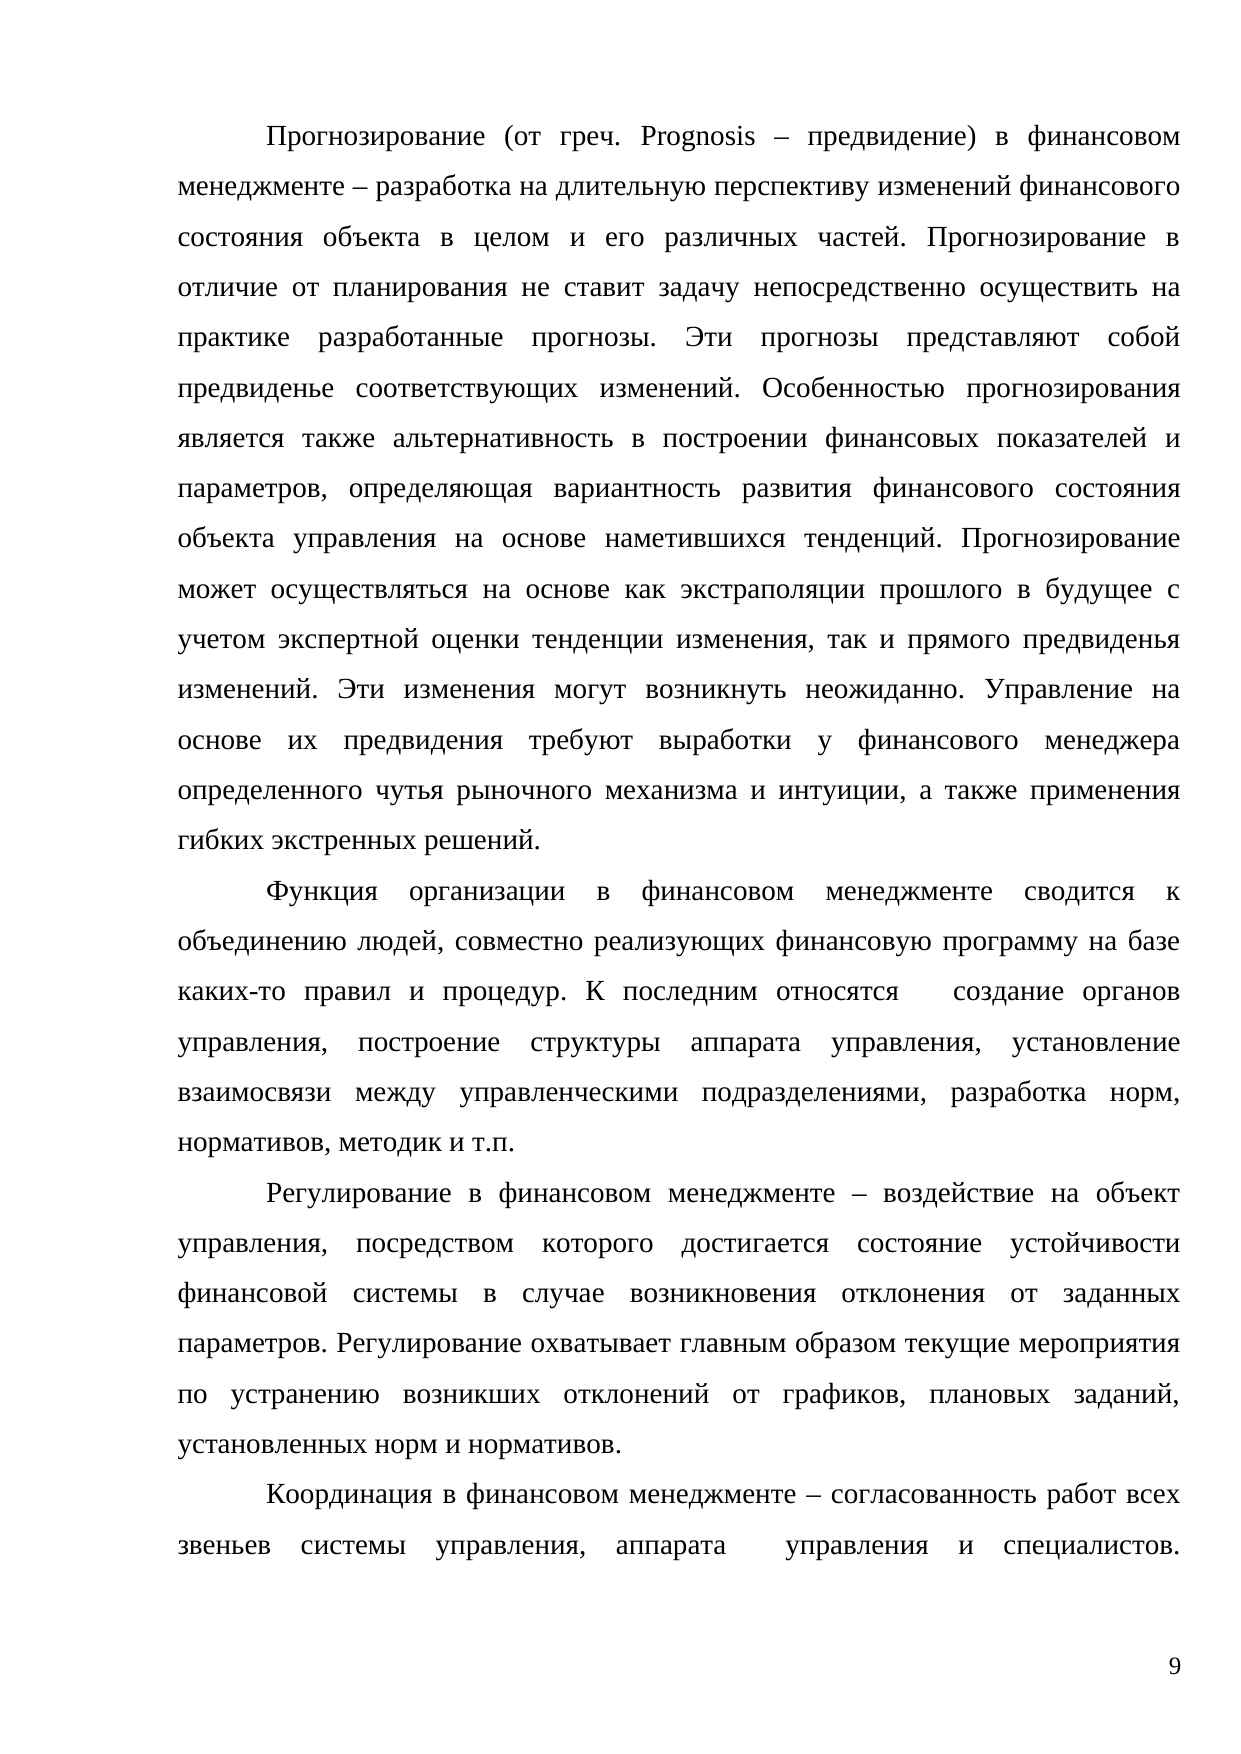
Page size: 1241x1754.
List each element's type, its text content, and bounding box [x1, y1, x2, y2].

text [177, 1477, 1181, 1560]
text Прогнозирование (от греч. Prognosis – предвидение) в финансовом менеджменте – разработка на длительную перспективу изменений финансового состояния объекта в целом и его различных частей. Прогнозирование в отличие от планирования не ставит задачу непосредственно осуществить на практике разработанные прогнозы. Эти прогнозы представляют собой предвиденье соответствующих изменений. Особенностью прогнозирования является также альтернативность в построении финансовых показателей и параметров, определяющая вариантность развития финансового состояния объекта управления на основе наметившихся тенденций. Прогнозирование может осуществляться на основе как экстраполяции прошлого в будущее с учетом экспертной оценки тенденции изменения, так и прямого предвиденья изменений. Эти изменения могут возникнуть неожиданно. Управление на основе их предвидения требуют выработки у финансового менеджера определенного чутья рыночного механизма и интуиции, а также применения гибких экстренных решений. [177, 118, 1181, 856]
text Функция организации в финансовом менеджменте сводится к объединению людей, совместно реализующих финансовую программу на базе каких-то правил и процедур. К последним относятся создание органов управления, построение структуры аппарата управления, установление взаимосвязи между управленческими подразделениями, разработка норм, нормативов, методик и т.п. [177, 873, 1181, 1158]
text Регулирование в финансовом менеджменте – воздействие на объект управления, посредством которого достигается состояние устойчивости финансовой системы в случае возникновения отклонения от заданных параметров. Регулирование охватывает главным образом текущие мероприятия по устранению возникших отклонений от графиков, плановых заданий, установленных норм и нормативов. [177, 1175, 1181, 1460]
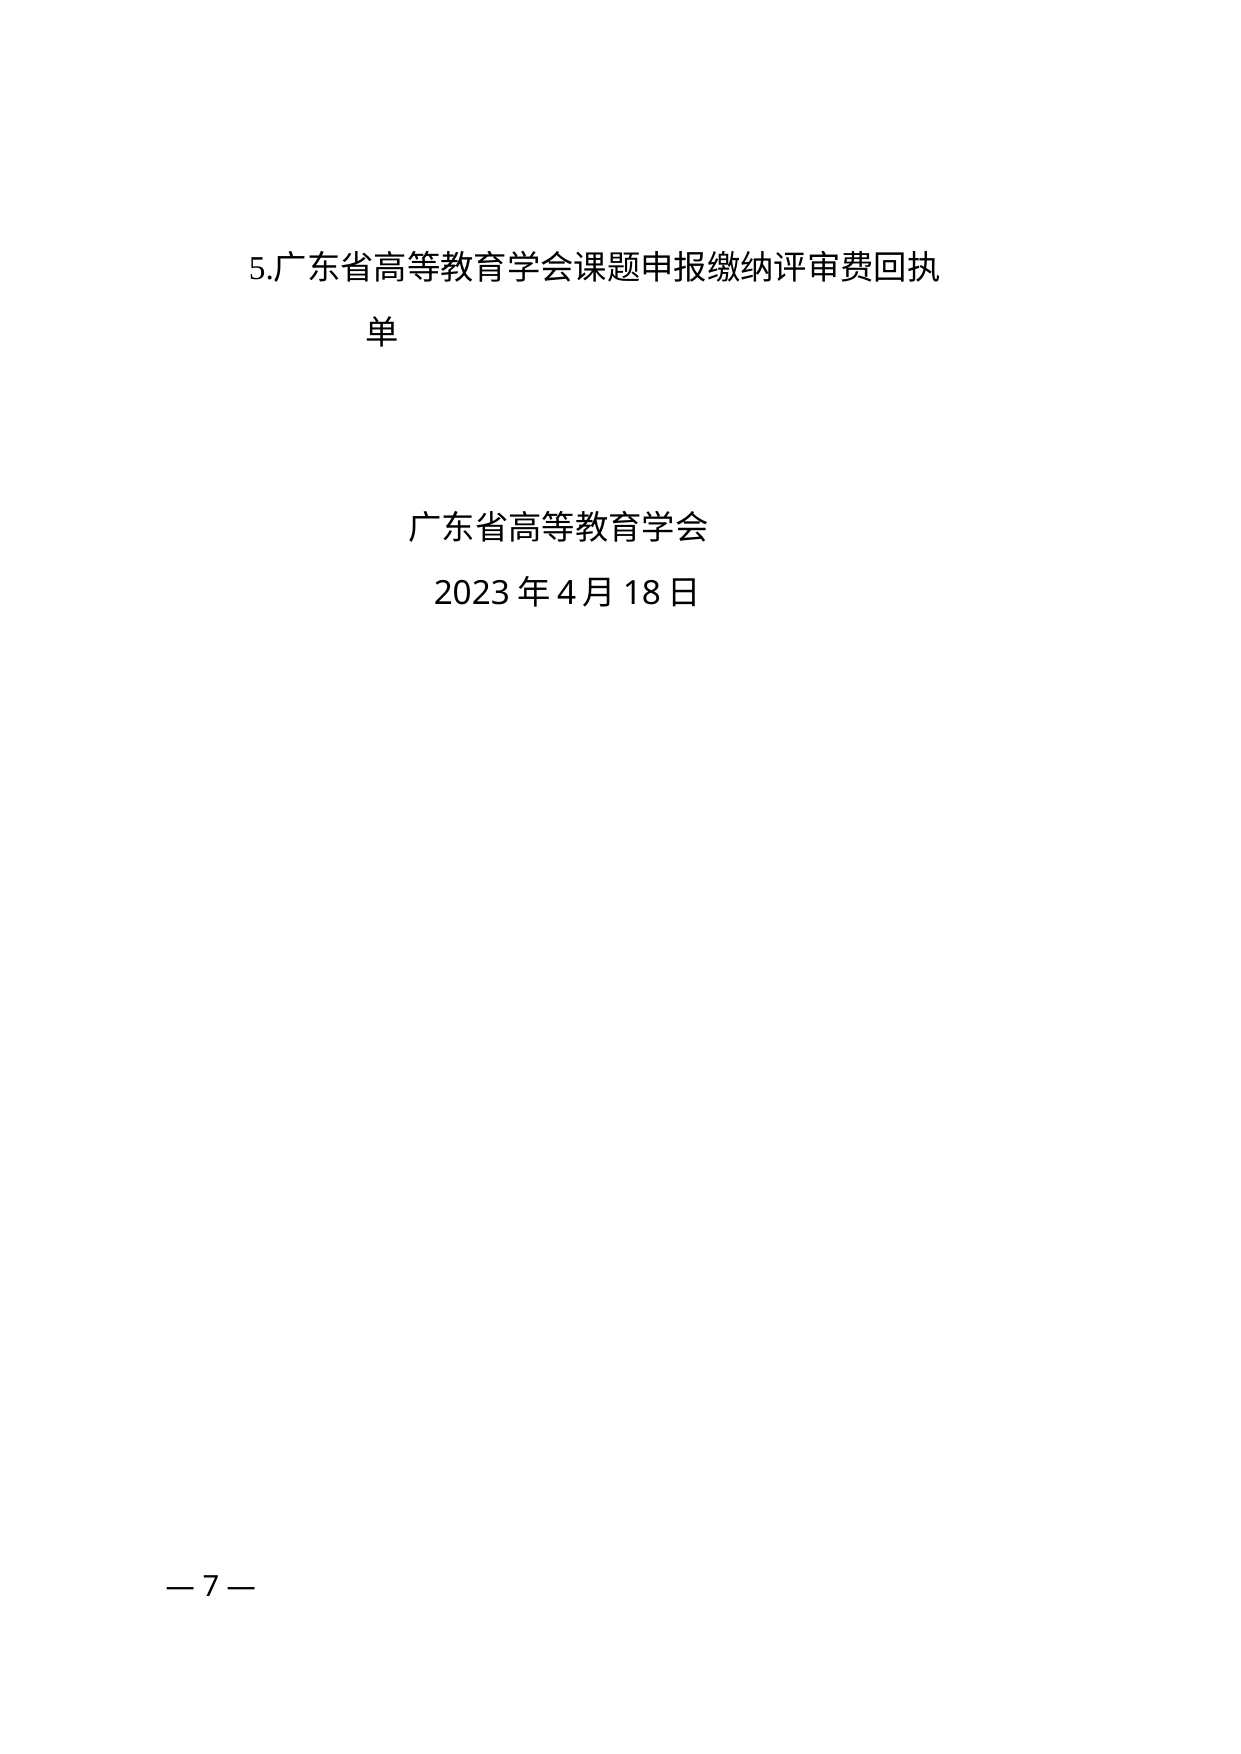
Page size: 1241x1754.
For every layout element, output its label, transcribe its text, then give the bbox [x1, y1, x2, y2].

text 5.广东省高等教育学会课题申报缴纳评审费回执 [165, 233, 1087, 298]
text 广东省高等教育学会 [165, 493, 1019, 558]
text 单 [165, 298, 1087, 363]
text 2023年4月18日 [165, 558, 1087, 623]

++++++++

--- Work item ---
Keep the pictures out of your copy, and repeat every entry above exactly.

--- Task solution ---
Page size: 1241x1754.
List each element's type, its text content, and bounding box [x1, y1, x2, y2].

text [177, 1477, 1181, 1560]
text Прогнозирование (от греч. Prognosis – предвидение) в финансовом менеджменте – разработка на длительную перспективу изменений финансового состояния объекта в целом и его различных частей. Прогнозирование в отличие от планирования не ставит задачу непосредственно осуществить на практике разработанные прогнозы. Эти прогнозы представляют собой предвиденье соответствующих изменений. Особенностью прогнозирования является также альтернативность в построении финансовых показателей и параметров, определяющая вариантность развития финансового состояния объекта управления на основе наметившихся тенденций. Прогнозирование может осуществляться на основе как экстраполяции прошлого в будущее с учетом экспертной оценки тенденции изменения, так и прямого предвиденья изменений. Эти изменения могут возникнуть неожиданно. Управление на основе их предвидения требуют выработки у финансового менеджера определенного чутья рыночного механизма и интуиции, а также применения гибких экстренных решений. [177, 118, 1181, 856]
text Функция организации в финансовом менеджменте сводится к объединению людей, совместно реализующих финансовую программу на базе каких-то правил и процедур. К последним относятся создание органов управления, построение структуры аппарата управления, установление взаимосвязи между управленческими подразделениями, разработка норм, нормативов, методик и т.п. [177, 873, 1181, 1158]
text Регулирование в финансовом менеджменте – воздействие на объект управления, посредством которого достигается состояние устойчивости финансовой системы в случае возникновения отклонения от заданных параметров. Регулирование охватывает главным образом текущие мероприятия по устранению возникших отклонений от графиков, плановых заданий, установленных норм и нормативов. [177, 1175, 1181, 1460]
Page size: 1241x1754.
For every layout element, output its label, transcribe its text, then give the bbox [x1, y1, x2, y2].

text 5.广东省高等教育学会课题申报缴纳评审费回执 [165, 233, 1087, 298]
text 广东省高等教育学会 [165, 493, 1019, 558]
text 单 [165, 298, 1087, 363]
text 2023年4月18日 [165, 558, 1087, 623]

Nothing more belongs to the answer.